-- START --
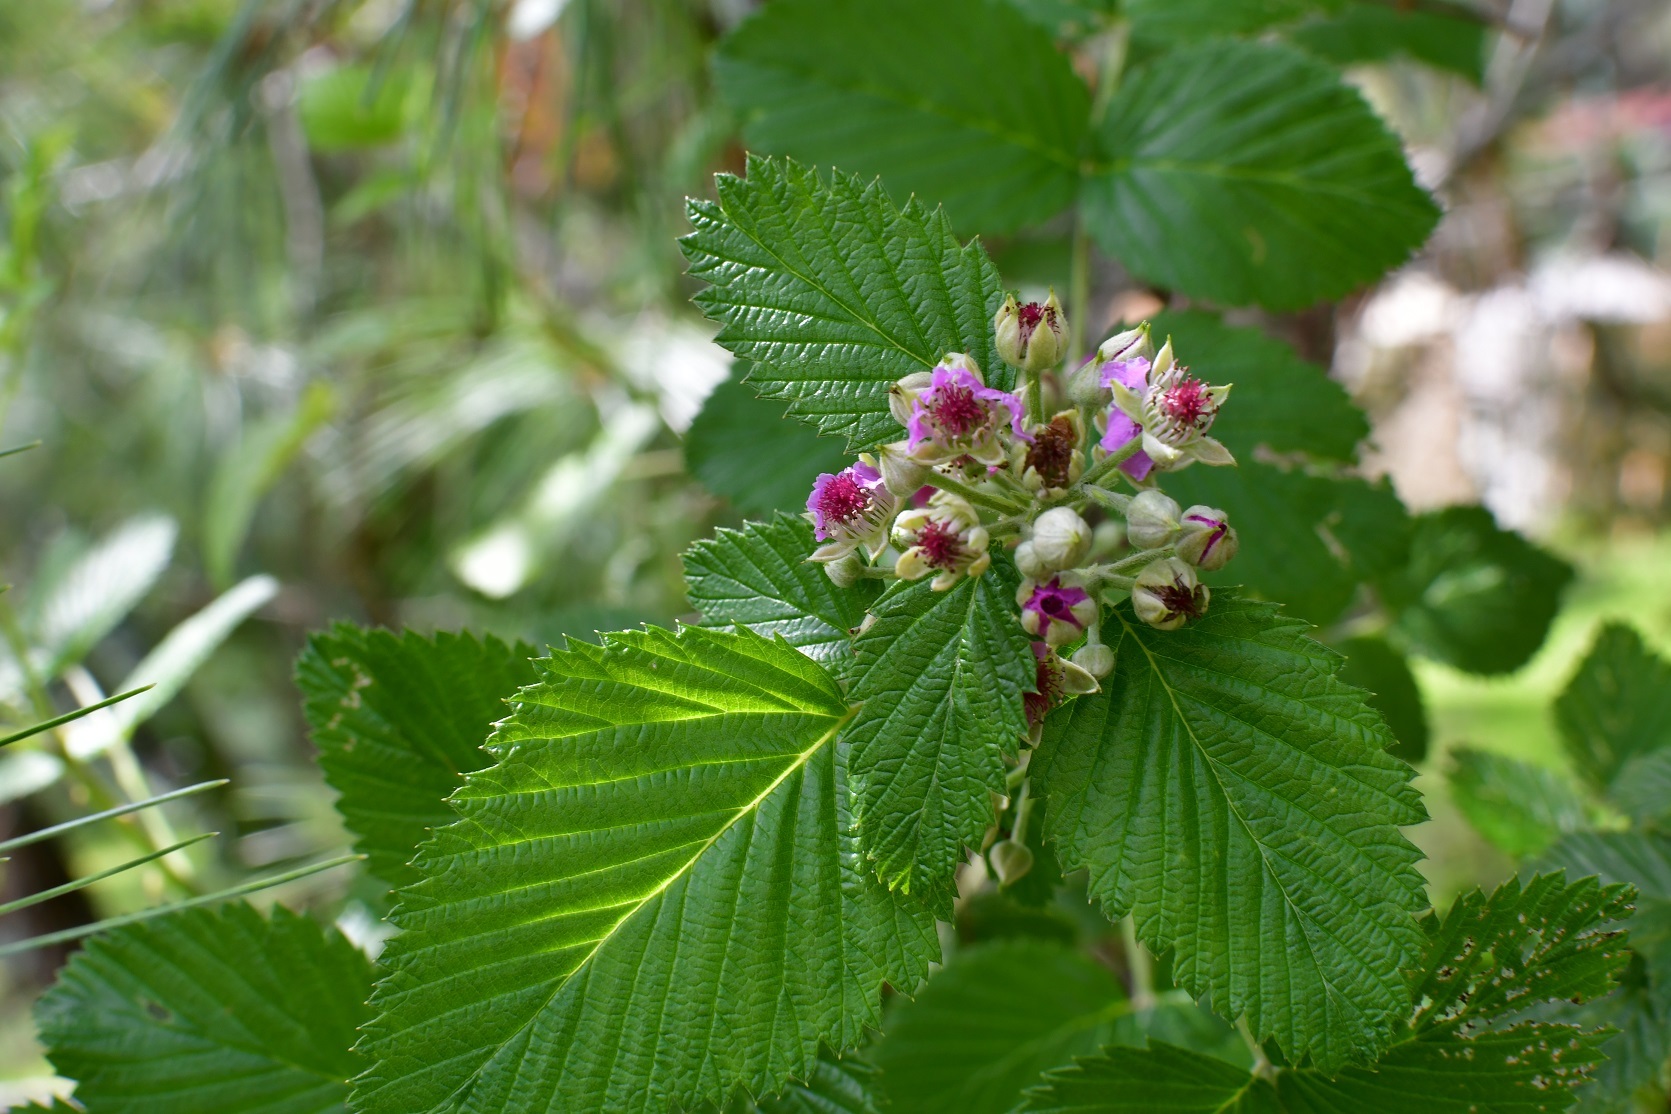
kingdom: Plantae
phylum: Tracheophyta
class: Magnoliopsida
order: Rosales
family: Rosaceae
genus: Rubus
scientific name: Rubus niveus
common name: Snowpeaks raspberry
-- END --
# STATED GOAL
Repeat every line of text in the records above word for word, leaving out the pictures.

# THE RESULT
kingdom: Plantae
phylum: Tracheophyta
class: Magnoliopsida
order: Rosales
family: Rosaceae
genus: Rubus
scientific name: Rubus niveus
common name: Snowpeaks raspberry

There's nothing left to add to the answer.